I am grateful to the right hon. Gentleman, who is being gracious in giving way. He talks about us all wanting to avoid a disincentive to work extra hours, but does he not accept that that disincentive will be increased by reducing the lower earnings threshold and increasing the taper, thereby increasing the amount of money that is taken away for every extra hour worked and every extra pound earned?
I have already been quite honest in saying that Governments face a difficult choice in this regard: do they want fewer people facing a sharper taper, or more people facing a gentler taper? There are no easy answers. I look forward to hearing the Government’s judgment when they have completed their listening and thinking. Again, the Opposition are refusing to see all three parts of the package. It is not possible to answer the hon. Gentleman’s question as simply as he would like, because working out whether people are better off or worse off, and by how much, depends on what else happens with taxation, rates of pay, inflation and all the other things that are going on.

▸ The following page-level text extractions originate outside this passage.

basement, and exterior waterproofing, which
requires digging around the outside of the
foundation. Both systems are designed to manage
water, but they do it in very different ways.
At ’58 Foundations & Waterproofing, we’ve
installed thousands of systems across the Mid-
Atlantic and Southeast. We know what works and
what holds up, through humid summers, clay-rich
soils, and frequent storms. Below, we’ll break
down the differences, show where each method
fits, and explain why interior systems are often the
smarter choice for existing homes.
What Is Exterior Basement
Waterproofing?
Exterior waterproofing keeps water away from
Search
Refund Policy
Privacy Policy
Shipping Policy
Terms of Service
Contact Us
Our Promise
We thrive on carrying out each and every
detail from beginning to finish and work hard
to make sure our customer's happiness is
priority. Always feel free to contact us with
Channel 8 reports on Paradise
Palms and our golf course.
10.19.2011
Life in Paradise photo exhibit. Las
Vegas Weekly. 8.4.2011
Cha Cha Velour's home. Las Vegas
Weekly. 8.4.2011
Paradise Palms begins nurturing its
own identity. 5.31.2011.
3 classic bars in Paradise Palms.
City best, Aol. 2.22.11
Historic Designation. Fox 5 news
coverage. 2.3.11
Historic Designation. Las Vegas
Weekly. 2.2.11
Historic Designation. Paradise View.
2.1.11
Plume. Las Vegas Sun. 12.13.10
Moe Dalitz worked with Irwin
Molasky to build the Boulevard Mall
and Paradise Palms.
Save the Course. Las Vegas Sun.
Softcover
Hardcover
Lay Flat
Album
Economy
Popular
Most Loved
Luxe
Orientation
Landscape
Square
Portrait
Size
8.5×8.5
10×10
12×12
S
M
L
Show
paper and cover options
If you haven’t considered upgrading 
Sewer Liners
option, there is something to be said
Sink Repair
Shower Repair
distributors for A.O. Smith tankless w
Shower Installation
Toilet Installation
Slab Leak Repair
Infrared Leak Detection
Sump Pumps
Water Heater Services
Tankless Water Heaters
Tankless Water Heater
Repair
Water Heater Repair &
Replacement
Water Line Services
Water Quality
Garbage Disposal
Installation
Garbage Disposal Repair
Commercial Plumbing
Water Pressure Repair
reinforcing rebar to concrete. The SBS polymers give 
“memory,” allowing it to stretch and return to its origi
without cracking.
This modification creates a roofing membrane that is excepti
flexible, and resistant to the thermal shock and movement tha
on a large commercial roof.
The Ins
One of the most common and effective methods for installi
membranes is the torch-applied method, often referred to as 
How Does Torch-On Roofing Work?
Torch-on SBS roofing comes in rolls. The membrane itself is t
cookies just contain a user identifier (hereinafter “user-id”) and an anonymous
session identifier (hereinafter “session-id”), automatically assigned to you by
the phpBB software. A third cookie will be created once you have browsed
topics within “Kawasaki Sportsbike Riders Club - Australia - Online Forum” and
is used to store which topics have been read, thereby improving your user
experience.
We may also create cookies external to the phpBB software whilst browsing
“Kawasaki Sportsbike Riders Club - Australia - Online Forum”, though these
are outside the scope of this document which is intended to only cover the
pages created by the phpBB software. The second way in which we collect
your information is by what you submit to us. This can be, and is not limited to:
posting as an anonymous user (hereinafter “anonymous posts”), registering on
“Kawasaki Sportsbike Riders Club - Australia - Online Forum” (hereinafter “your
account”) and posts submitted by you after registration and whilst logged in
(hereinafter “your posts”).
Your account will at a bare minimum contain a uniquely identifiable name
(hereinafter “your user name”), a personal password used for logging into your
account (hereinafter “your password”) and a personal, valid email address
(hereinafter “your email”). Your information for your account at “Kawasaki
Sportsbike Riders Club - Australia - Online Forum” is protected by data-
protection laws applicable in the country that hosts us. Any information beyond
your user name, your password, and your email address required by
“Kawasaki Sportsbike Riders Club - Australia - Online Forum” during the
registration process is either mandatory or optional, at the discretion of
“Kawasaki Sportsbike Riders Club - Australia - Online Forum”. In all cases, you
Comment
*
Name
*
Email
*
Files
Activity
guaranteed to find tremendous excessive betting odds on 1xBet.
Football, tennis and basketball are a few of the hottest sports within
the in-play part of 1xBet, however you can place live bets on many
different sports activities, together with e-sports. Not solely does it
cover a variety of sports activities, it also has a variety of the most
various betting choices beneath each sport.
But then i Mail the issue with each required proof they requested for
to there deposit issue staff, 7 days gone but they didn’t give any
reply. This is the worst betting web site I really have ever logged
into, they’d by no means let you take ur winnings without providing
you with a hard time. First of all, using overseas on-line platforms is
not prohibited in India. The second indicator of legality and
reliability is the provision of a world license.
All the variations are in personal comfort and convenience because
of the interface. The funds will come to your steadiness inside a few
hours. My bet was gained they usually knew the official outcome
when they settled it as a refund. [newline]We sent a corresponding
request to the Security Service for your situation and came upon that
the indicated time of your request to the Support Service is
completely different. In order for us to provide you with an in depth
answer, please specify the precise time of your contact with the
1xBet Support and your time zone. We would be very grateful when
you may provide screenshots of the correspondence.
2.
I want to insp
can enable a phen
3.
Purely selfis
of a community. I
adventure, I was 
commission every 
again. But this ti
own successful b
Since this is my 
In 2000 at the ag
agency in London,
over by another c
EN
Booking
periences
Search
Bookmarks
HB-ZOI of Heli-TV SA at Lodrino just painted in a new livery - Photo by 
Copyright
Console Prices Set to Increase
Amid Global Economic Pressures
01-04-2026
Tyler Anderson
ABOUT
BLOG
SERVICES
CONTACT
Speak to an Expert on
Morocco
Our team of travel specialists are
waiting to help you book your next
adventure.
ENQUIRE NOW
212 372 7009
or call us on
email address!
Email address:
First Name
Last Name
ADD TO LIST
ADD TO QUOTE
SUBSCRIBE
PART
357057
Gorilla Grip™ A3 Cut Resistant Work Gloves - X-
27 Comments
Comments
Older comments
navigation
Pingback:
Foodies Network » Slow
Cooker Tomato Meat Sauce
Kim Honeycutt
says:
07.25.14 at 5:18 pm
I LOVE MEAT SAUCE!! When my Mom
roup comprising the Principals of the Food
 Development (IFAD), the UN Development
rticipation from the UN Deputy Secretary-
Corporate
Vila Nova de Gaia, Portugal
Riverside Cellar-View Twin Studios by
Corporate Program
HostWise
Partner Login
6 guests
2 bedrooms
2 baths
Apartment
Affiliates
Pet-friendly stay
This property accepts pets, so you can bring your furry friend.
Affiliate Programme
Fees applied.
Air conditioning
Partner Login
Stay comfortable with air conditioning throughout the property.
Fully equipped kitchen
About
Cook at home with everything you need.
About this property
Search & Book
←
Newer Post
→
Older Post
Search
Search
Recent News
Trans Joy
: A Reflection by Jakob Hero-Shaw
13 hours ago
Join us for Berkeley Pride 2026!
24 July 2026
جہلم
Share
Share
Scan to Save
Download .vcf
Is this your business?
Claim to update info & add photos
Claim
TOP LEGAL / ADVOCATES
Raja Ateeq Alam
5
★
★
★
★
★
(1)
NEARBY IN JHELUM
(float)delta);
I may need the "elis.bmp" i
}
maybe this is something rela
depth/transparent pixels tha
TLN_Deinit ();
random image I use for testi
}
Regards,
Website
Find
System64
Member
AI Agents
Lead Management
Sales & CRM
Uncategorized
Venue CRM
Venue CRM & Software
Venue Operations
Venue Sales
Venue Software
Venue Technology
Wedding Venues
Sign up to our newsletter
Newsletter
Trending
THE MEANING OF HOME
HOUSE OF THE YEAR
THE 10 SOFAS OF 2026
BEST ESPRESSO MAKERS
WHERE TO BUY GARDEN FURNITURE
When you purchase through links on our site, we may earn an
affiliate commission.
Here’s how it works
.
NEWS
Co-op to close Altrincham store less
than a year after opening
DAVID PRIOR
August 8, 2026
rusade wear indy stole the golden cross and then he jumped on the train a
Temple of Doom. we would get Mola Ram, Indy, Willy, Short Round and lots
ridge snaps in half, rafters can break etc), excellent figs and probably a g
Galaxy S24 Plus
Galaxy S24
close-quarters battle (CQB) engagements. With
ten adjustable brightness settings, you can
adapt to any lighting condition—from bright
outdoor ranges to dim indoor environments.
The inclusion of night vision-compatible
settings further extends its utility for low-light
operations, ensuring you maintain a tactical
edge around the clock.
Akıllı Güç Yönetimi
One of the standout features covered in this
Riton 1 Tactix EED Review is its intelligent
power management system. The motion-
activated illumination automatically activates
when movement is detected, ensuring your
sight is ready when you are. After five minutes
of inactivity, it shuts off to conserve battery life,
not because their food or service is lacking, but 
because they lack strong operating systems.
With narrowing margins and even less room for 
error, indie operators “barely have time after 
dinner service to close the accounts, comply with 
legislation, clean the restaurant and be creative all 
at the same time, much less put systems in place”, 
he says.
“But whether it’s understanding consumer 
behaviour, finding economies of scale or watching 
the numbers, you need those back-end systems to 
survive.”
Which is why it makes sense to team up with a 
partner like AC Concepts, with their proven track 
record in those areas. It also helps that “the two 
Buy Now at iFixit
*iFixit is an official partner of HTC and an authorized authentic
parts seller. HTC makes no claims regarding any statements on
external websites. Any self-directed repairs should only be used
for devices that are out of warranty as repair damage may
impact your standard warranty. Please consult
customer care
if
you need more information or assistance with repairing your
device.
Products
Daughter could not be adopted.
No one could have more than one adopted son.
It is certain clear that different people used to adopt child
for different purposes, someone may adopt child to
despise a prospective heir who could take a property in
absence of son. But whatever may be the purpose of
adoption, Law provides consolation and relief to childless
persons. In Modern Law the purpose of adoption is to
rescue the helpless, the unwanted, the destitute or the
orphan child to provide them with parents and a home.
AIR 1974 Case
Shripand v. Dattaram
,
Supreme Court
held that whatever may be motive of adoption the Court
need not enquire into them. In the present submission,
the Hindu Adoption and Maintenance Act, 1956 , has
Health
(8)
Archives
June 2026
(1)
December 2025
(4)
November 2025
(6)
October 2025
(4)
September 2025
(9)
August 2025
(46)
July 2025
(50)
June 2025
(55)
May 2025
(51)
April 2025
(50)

My advice to the Government is that their strategy is absolutely right: get more from pay, more from tax cuts and then cut the benefits, because people will not need them as much. They must listen carefully to criticisms, for example if their changes are going too far and too fast, or if they catch some people we do not want to catch. I am sure that my right hon. Friend the Chancellor will want to return to those points in his autumn statement and tell us his thinking. However, the direction of travel must not be simply to make big increases in benefits again; it must be to find other answers so that more people can enjoy prosperity from work, earnings and lower taxes.